Jamieson-Fausset-Brown Bible Commentary
32. Punctuate thus: "If after the manner of men I have fought with beasts at Ephesus, what advantageth it me? If the dead rise not, let us eat and drink," &c. [Bengel]. If "merely as a man" (with the mere human hope of the present life; not with the Christian's hope of the resurrection; answering to "If the dead rise not," the parallel clause in the next sentence), I have fought with men resembling savage beasts. Heraclitus, of Ephesus, had termed his countrymen "wild beasts" four hundred years before. So Epimenides called the Cretians (Tit 1:12). Paul was still at Ephesus (1Co 16:8), and there his life was daily in danger (1Co 4:9; compare 2Co 1:8). Though the tumult (Ac 19:29, 30) had not yet taken place (for after it he set out immediately for Macedonia), this Epistle was written evidently just before it, when the storm was gathering; "many adversaries" (1Co 16:9) were already menacing him.
what advantageth it me?—seeing I have renounced all that, "as a mere man," might compensate me for such sufferings, gain, fame, &c.

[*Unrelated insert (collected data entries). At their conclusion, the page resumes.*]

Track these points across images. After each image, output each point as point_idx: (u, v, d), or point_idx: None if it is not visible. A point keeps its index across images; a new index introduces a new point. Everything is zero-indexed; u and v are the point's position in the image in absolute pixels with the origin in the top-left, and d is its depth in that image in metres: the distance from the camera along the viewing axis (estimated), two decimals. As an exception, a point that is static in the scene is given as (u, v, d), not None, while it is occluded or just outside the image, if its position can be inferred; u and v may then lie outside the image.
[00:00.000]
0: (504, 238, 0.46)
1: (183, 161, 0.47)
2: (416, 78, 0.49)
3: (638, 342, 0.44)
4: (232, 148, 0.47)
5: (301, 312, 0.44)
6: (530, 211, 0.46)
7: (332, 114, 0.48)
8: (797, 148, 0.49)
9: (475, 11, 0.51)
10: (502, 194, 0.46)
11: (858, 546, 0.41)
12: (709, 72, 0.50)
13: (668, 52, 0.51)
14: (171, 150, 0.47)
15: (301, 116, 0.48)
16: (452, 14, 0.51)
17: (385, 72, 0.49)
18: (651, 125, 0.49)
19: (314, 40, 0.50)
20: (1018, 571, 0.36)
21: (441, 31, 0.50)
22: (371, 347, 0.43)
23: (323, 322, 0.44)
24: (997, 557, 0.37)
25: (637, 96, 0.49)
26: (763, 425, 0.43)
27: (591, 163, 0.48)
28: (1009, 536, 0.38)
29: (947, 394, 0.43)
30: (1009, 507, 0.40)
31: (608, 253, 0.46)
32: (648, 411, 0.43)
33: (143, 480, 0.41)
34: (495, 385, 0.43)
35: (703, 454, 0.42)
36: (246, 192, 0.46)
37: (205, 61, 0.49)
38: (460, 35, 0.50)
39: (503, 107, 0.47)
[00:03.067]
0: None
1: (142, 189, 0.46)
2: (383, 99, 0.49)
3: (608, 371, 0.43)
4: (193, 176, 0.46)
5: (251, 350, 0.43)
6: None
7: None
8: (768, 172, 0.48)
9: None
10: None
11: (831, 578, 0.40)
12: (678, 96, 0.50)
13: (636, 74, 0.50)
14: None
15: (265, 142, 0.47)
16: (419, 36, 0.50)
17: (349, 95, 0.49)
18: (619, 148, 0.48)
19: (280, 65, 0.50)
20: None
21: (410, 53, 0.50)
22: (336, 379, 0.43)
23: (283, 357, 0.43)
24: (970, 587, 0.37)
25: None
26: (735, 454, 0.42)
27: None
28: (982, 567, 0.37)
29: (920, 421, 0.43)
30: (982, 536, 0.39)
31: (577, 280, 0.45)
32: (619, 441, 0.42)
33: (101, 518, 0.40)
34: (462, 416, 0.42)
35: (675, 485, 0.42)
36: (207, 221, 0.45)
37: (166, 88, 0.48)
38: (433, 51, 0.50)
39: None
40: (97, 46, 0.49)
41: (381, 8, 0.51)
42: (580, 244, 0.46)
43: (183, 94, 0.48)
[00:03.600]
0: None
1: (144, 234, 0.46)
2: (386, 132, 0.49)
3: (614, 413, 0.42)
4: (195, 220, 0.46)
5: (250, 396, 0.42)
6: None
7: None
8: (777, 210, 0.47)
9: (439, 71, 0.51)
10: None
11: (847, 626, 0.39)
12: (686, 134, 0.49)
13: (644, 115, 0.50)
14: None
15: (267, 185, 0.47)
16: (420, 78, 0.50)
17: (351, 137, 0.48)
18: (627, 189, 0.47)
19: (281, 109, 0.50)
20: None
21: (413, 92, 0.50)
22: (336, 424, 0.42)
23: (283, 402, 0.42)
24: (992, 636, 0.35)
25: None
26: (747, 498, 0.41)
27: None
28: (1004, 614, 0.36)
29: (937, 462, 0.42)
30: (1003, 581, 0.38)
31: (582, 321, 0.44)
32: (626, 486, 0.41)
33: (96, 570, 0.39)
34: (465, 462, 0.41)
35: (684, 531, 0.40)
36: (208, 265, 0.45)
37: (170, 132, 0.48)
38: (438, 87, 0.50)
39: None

let us eat, &c.—Quoted from the Septuagint, (Isa 22:13), where the prophet describes the reckless self-indulgence of the despisers of God's call to mourning, Let us enjoy the good things of life now, for it soon will end. Paul imitates the language of such skeptics, to reprove both their theory and practice. "If men but persuade themselves that they shall die like the beasts, they soon will live like beasts too" [South].